(Dataset records)
○ ○ ○ ○

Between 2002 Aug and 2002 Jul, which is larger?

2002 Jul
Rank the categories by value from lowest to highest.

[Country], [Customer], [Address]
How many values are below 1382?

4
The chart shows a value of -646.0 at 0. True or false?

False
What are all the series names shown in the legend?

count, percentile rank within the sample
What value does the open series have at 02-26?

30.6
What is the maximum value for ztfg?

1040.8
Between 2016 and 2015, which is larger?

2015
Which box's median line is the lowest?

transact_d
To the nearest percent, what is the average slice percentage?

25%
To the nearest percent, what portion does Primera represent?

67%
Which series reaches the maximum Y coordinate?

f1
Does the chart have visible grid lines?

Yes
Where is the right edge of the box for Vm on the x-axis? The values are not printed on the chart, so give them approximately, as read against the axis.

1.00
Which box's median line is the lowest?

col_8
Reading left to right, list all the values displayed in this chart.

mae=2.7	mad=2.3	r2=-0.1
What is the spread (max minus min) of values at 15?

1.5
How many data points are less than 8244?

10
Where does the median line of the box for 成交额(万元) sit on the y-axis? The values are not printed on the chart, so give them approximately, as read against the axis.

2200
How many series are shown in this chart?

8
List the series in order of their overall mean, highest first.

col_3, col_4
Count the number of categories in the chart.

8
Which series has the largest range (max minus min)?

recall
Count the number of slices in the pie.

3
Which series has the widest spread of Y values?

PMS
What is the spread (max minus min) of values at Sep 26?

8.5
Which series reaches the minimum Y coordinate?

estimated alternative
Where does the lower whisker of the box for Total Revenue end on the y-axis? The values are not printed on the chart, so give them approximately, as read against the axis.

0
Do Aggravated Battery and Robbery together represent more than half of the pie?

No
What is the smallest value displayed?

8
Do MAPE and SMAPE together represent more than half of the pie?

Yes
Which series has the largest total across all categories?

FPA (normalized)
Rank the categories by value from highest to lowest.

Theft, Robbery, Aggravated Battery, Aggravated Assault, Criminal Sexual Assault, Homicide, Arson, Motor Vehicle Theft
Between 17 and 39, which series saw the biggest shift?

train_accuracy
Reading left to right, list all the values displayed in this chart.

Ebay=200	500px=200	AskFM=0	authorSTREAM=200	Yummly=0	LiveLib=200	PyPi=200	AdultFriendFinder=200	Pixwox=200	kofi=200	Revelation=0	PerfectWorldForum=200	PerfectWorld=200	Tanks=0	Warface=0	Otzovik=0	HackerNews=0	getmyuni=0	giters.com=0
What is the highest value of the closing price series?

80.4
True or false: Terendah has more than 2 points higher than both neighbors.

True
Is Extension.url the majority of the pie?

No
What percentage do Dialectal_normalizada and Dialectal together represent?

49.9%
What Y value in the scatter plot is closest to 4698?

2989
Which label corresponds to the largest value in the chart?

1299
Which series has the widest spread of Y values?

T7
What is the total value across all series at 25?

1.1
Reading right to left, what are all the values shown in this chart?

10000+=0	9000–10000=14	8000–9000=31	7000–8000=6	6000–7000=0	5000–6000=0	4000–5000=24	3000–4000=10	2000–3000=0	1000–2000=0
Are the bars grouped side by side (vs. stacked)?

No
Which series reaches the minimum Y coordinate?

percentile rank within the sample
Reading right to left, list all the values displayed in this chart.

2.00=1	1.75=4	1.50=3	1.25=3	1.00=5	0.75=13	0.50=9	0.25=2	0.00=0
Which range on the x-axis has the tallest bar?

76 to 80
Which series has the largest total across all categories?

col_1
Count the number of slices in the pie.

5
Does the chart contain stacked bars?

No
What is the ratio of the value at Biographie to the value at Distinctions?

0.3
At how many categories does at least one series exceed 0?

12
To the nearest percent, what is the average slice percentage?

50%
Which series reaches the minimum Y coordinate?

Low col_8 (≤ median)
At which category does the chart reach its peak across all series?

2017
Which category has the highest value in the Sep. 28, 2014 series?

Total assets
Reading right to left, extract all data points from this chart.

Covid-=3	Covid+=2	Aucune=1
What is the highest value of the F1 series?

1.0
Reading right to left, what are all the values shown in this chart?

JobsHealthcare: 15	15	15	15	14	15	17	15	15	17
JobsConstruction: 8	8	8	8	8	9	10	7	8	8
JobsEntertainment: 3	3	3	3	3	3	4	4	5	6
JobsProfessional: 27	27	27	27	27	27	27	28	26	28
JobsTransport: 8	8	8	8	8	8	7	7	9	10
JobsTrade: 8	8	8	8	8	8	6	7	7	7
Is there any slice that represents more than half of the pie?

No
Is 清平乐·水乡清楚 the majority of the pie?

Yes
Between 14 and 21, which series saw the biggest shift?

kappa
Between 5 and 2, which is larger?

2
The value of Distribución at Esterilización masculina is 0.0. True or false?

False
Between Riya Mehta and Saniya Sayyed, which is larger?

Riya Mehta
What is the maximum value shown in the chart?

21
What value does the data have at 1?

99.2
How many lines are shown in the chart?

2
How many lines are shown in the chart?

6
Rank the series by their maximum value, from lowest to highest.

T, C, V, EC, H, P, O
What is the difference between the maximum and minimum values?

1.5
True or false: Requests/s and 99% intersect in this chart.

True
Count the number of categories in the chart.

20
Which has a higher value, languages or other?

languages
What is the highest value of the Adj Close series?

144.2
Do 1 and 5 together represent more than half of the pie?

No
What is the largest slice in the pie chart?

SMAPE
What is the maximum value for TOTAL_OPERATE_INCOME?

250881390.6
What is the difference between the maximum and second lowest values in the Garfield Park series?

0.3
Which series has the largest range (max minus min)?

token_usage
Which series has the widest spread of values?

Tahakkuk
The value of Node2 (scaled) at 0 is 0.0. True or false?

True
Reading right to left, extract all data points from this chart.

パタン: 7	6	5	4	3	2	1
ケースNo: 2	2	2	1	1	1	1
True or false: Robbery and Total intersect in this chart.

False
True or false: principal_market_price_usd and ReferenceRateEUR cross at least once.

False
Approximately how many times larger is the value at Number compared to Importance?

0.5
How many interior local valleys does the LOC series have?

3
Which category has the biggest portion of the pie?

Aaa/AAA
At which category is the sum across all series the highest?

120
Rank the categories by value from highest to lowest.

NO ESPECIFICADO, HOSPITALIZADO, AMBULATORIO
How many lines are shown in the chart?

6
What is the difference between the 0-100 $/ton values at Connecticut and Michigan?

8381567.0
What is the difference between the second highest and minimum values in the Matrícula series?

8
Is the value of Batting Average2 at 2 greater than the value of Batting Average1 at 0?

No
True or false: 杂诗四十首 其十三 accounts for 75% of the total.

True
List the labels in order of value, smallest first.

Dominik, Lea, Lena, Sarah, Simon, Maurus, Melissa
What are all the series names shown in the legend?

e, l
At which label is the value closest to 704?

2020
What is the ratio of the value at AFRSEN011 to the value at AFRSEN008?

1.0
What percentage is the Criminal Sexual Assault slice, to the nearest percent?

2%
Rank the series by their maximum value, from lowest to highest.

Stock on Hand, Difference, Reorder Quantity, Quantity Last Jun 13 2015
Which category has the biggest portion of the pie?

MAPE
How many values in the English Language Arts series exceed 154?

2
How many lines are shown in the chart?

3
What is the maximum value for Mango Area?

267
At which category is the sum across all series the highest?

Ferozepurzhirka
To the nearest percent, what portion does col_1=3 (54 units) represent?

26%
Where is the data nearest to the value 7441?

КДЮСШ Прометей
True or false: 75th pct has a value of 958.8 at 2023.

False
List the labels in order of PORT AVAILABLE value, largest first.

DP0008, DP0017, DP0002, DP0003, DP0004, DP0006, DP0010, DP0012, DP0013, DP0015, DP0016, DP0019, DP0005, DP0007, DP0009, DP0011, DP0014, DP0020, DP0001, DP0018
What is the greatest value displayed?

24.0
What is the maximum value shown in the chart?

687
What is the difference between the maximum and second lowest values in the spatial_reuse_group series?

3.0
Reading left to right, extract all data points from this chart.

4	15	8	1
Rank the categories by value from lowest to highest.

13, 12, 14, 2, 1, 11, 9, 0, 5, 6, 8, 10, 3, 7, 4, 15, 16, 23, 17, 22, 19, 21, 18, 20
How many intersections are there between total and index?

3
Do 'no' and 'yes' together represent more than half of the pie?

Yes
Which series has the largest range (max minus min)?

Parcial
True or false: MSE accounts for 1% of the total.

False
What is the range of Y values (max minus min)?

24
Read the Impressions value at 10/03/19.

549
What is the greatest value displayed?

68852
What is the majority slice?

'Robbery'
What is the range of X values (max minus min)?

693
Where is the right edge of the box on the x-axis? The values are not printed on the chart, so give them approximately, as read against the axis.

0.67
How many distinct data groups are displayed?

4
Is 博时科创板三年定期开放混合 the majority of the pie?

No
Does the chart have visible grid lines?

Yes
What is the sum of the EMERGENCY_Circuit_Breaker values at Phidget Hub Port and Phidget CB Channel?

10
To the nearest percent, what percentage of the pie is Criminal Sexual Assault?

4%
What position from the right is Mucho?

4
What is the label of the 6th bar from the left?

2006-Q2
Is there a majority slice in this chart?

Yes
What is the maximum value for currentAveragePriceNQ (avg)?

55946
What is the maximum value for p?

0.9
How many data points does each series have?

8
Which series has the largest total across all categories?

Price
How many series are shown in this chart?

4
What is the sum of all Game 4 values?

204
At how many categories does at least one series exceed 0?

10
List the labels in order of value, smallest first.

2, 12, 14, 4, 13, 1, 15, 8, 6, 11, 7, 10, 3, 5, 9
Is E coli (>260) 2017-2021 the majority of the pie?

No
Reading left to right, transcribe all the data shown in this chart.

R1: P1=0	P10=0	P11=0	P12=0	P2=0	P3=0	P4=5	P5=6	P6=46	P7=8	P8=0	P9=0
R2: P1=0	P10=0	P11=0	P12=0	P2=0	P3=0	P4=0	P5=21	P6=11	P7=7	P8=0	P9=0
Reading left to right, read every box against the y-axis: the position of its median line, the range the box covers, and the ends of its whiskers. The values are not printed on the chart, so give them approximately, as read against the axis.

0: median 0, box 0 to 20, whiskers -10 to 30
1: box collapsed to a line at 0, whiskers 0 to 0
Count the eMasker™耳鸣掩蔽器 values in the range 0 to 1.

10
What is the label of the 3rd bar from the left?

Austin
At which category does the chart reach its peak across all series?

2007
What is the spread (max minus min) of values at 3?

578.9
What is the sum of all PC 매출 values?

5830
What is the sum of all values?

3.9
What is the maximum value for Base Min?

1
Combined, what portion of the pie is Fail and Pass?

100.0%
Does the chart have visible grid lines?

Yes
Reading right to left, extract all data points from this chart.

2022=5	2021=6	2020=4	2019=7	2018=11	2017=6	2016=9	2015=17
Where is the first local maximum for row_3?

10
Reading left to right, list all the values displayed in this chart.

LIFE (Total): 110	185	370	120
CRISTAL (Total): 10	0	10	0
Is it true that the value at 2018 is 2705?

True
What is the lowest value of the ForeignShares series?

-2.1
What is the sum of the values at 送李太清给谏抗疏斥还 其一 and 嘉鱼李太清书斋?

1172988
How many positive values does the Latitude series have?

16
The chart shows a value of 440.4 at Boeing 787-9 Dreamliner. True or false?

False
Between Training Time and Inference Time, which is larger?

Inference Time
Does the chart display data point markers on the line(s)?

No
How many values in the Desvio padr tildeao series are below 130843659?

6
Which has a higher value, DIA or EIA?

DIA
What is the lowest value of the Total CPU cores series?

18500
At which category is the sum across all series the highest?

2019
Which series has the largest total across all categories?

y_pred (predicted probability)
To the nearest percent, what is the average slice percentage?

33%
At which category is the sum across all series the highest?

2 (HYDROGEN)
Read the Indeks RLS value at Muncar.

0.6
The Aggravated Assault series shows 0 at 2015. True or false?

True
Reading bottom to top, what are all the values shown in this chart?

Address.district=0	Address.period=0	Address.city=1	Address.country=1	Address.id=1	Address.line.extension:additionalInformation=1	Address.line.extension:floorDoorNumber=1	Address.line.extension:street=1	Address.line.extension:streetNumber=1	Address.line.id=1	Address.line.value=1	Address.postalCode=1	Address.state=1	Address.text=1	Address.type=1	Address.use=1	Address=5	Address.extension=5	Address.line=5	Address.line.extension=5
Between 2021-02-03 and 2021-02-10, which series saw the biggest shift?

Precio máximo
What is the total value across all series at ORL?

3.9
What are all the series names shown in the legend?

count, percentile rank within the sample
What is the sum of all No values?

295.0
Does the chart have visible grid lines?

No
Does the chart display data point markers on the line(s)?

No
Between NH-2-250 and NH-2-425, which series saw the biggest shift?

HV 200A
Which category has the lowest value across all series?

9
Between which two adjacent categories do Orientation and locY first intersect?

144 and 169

○ ○ ○ ○

▶ **YOUR INSTRUCTIONS**: Please count the lines in the listing above that contain the word "majority", and give only that number.

▶ **OUTPUT OF THE TASK**: 6